Law of the Sea Lecture – Hot Pursuit, Vessel Nationality, High Seas, Fishing & Piracy

Administrative & Pedagogical Announcements

  • Lecturer thanked students for completing the online feedback form (only 4 responses so far).
  • Positive feedback: interactive discussions, quizzes help students keep up, subject matter is enjoyable.
  • Areas for improvement:
    1. Quiz answers released faster – now posted; students should remind lecturer if not available by Wednesday.
    2. Discussing frequently-missed quiz questions in class – class agreed this would help.
    3. Lecture pace sometimes fast – students encouraged to interrupt for clarification; collective confusion likely if one person is lost.
  • Confusing topics flagged by students: straits; ambiguity in international law; maritime zones recap requested.

Quick Review of Maritime Zones

  • Always locate the ship first; jurisdictional rights flow from position.
  • Key zones & coastal‐state rights (non-exhaustive):
    • Internal waters: full sovereignty.
    • Territorial sea 0\text{–}12\ \text{nm}: sovereignty tempered by innocent passage.

Data supplied:
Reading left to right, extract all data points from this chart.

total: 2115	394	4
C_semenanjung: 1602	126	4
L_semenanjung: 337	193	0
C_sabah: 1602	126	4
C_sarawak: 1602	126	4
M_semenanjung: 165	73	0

* * *

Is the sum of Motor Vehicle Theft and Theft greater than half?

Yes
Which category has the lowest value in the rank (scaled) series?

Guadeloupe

* * *

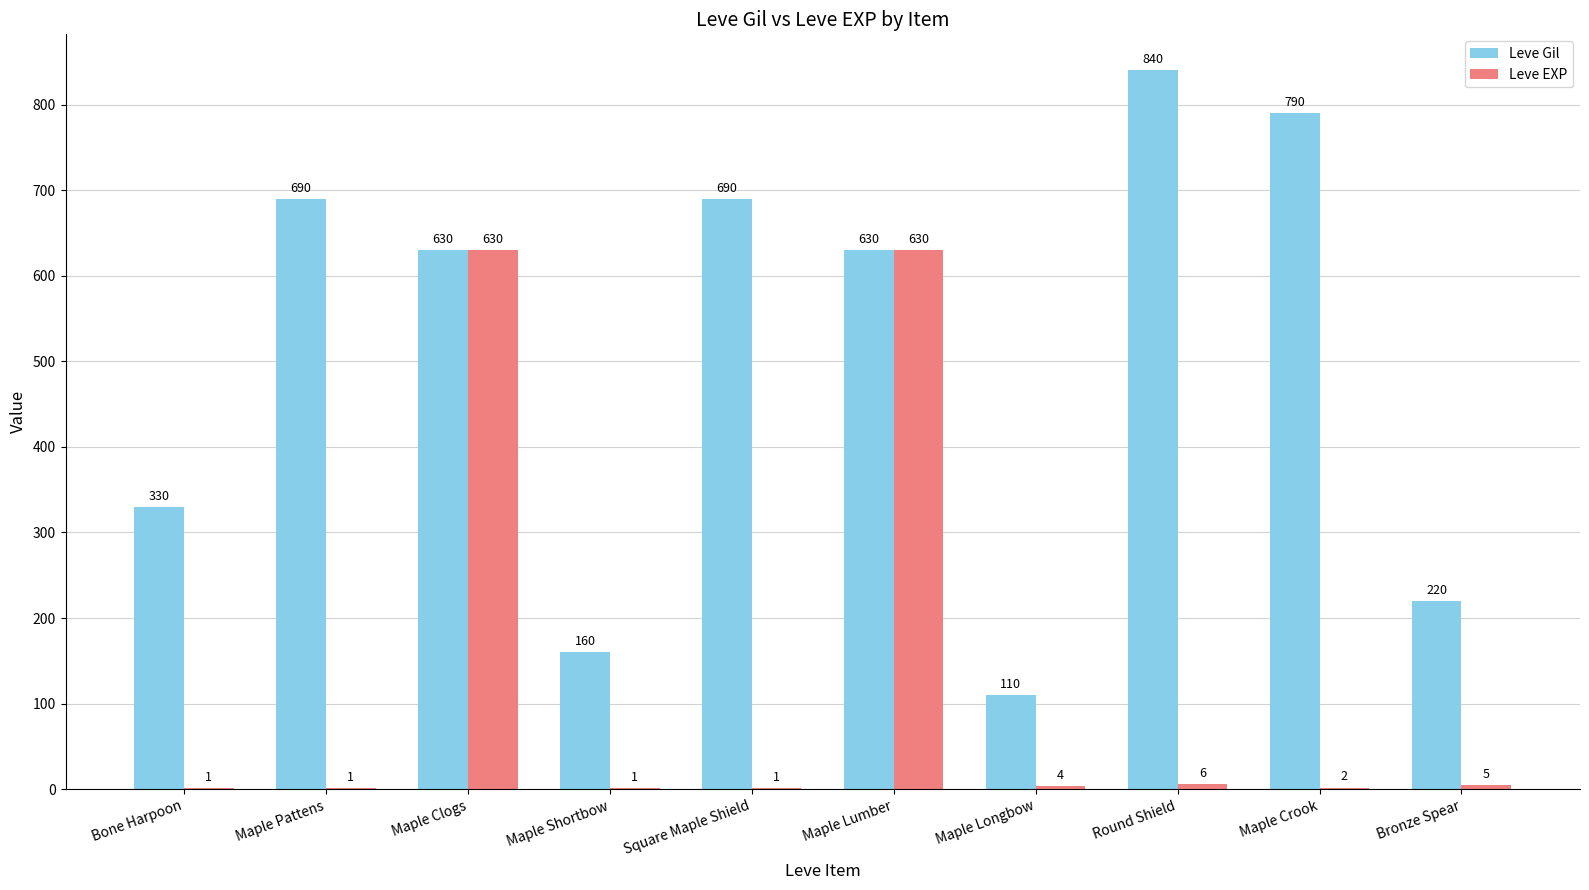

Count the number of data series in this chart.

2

Written task 1: In the lecture notes on the law of the sea, translate this sentence into Spanish: "Always locate the ship first; jurisdictional rights flow from position."
Written task 2:
Answer these questions using the lecture notes on the law of the sea:
(a) How many responses had the online feedback form received so far?
(b) By what day should students remind the lecturer if quiz answers are not available?
(c) What right does a coastal state have in internal waters?

Solution 1: Localice siempre primero el buque; los derechos jurisdiccionales se derivan de la posición.

Solution 2:
(a) Four responses.
(b) Wednesday.
(c) Full sovereignty.